### WHAT YOU WILL DO
Display each line of the records below that contains the word "chart".
START DATA EXCERPTS
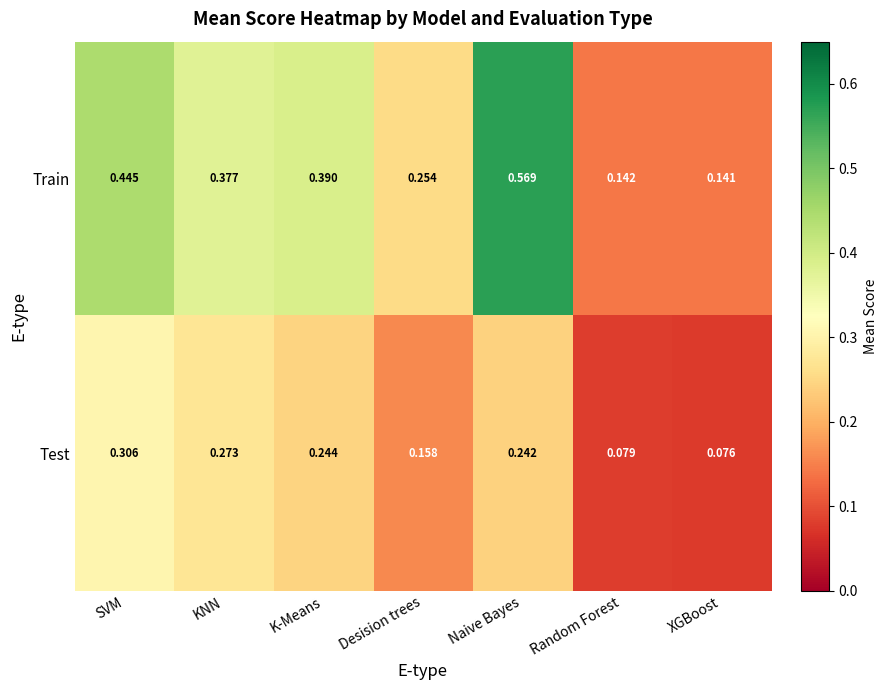

At which category does the chart reach its peak across all series?

Naive Bayes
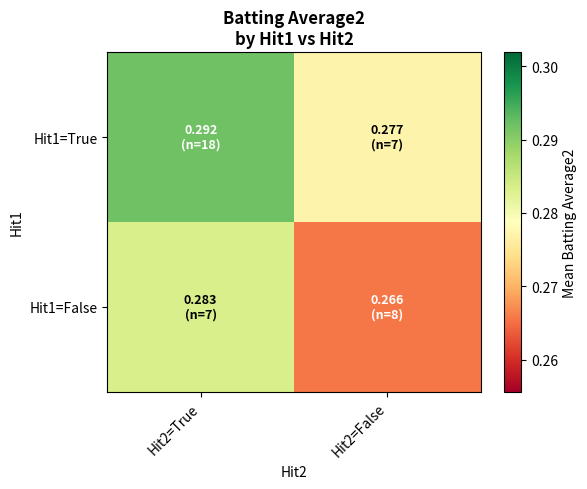

Reading right to left, what are all the values shown in this chart?

Hit1=True: Hit2=False=0.3	Hit2=True=0.3
Hit1=False: Hit2=False=0.3	Hit2=True=0.3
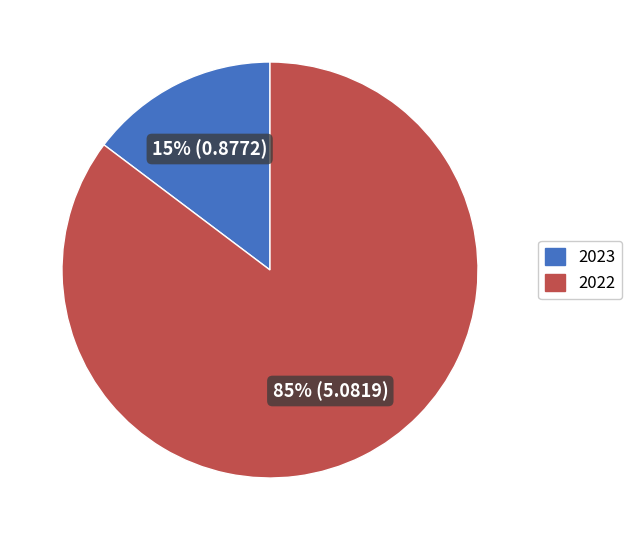

To the nearest percent, what percentage of the pie is 2022?

85%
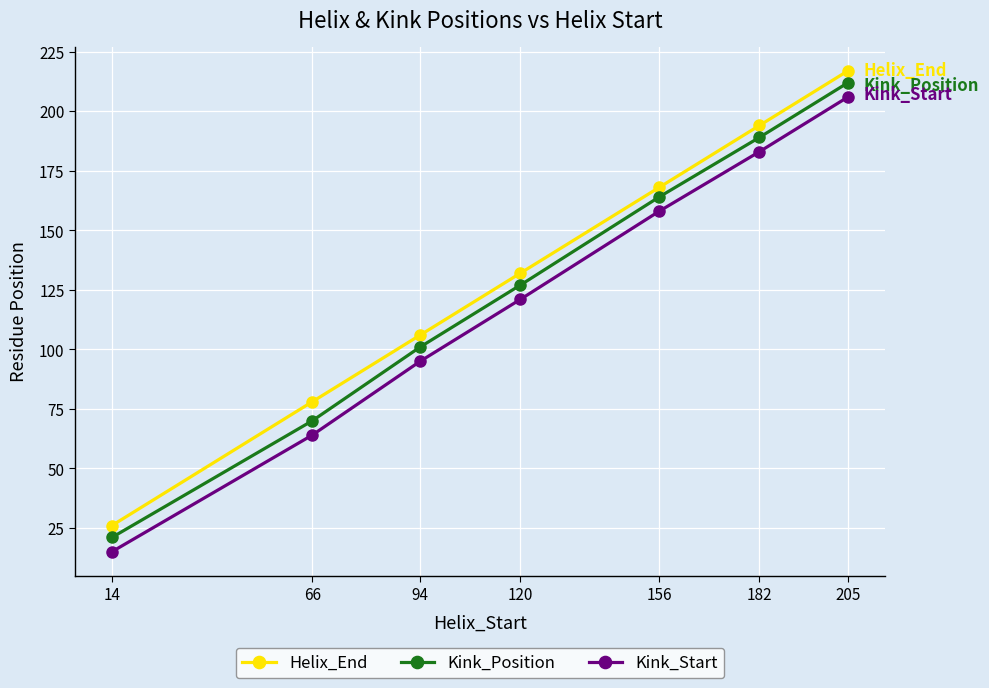

True or false: Kink_Position and Helix_End cross at least once.

False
END DATA EXCERPTS
### ANSWER BELOW
At which category does the chart reach its peak across all series?
Reading right to left, what are all the values shown in this chart?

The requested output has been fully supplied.